I saw Gift of Fear suggested above- I'm surprised more people didn't suggest it, actually. I've seen it recommended on here so frequently that when I posted this question a week ago, I knew that would inevitably crop up among the answers, so I just went ahead and got it and started reading it. Now that I've read it, let me add on to the wise voices already telling you:

-Read the Gift of Fear. So helpful in identifying the crazy. The thing about people like that is, somehow, they have the ability to make YOU feel like the crazy one. Don't let that happen- read this book!
-For the love of God, RUN don't walk away from this dude. If he is willing to use a weapon against [unspecified person who may be threatening you] then don't doubt for a second that he will ultimately be willing to use a weapon against YOU when (not if) you upset him in some way.

I've spent a lot of time obsessing over my ex and agonizing over how I didn't see the red flags.
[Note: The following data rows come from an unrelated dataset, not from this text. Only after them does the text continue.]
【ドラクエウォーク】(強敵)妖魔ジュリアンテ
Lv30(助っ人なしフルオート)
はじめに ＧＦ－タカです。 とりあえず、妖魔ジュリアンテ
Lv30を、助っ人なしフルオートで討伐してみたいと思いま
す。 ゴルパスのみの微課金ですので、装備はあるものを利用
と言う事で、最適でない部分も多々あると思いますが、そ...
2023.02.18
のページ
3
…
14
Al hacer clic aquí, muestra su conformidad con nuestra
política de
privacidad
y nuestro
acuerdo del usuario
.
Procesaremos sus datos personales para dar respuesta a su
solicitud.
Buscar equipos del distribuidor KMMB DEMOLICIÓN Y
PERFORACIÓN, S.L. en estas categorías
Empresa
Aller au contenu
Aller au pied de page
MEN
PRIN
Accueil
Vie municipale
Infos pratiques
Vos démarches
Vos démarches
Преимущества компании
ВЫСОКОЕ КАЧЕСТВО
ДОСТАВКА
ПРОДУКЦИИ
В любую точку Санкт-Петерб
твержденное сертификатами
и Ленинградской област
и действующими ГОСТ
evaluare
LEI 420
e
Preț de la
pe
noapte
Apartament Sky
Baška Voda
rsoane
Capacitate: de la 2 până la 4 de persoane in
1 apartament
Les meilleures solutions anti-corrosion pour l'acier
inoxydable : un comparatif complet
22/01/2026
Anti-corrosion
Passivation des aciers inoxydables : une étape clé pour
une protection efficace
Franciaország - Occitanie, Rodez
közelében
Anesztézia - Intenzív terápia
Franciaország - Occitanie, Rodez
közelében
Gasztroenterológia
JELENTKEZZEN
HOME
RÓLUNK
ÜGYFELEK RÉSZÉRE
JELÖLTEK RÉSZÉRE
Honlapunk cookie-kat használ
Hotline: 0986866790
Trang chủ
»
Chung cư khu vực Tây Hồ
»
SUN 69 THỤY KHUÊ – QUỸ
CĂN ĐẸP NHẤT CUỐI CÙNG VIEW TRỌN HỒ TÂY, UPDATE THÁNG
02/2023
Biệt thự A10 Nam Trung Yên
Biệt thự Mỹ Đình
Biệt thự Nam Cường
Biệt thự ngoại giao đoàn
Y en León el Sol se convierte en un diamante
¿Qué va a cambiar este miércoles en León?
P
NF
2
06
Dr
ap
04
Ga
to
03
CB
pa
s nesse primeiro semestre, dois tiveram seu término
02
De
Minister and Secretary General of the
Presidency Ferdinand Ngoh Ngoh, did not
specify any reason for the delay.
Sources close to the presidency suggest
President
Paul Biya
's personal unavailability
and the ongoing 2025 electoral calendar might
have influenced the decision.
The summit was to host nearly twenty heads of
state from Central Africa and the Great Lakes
All I can conclude is that, at the time when I entered into the relationship, I didn't have any knowledge of what the red flags were. I wasn't yet on Metafilter, had not heard of The Gift of Fear, and had never witnessed a friend or family member deal with a crazy, abusive, or stalker-y person. I'd only been in normal relationships with normal people and assumed that everyone is normal. NOT EVERYONE IS NORMAL. You're lucky because we're all here to tell you, please, benefit from our collective hindsight and terrible experiences with people like this. It doesn't matter if he seems like "The One." Crazy people can be intense and it's easy to confuse good intensity with bad intensity. Also, nthing mirroring.

I agree with the suggestion that you send an email saying that it was not cool for him to [describe incident in detail here] and SAVE it. In case it escalates. Best case scenario, you break it off now and that's the end of it, and you can breathe a sigh of relief over the bullet you dodged. If things get more complicated, you'll be glad to have documentation. Same goes for the texts and calls.
posted by Argyle_Sock_Puppet at 3:57 PM on December 2, 2011


he's going to start begging you

And he may want you to explain your point of view, or more chances to explain his... And that's all off the table. You have a need and that need is to table any and all discussion until you, yourself, get to a place where you know what you want next steps to be. If he doesn't respect that, end it.

People in healthy, normal relationships sometimes need a break because, oh maybe their mom has medical issues or they are cramming for the bar or whatever. Partners in those relationships can respect that need.

This is a one-month thing, your emotions were over the top and then he did something bizarre. A time out is the very least you owe yourself.
posted by Lesser Shrew at 4:42 PM on December 2, 2011


Big red flag here. Way over the top reaction. I'm betting this guy is very controlling. I'd dump him.
posted by BlueHorse at 9:59 PM on December 2, 2011


Total, total, total creeper. Your gut is telling you this. Trust your gut.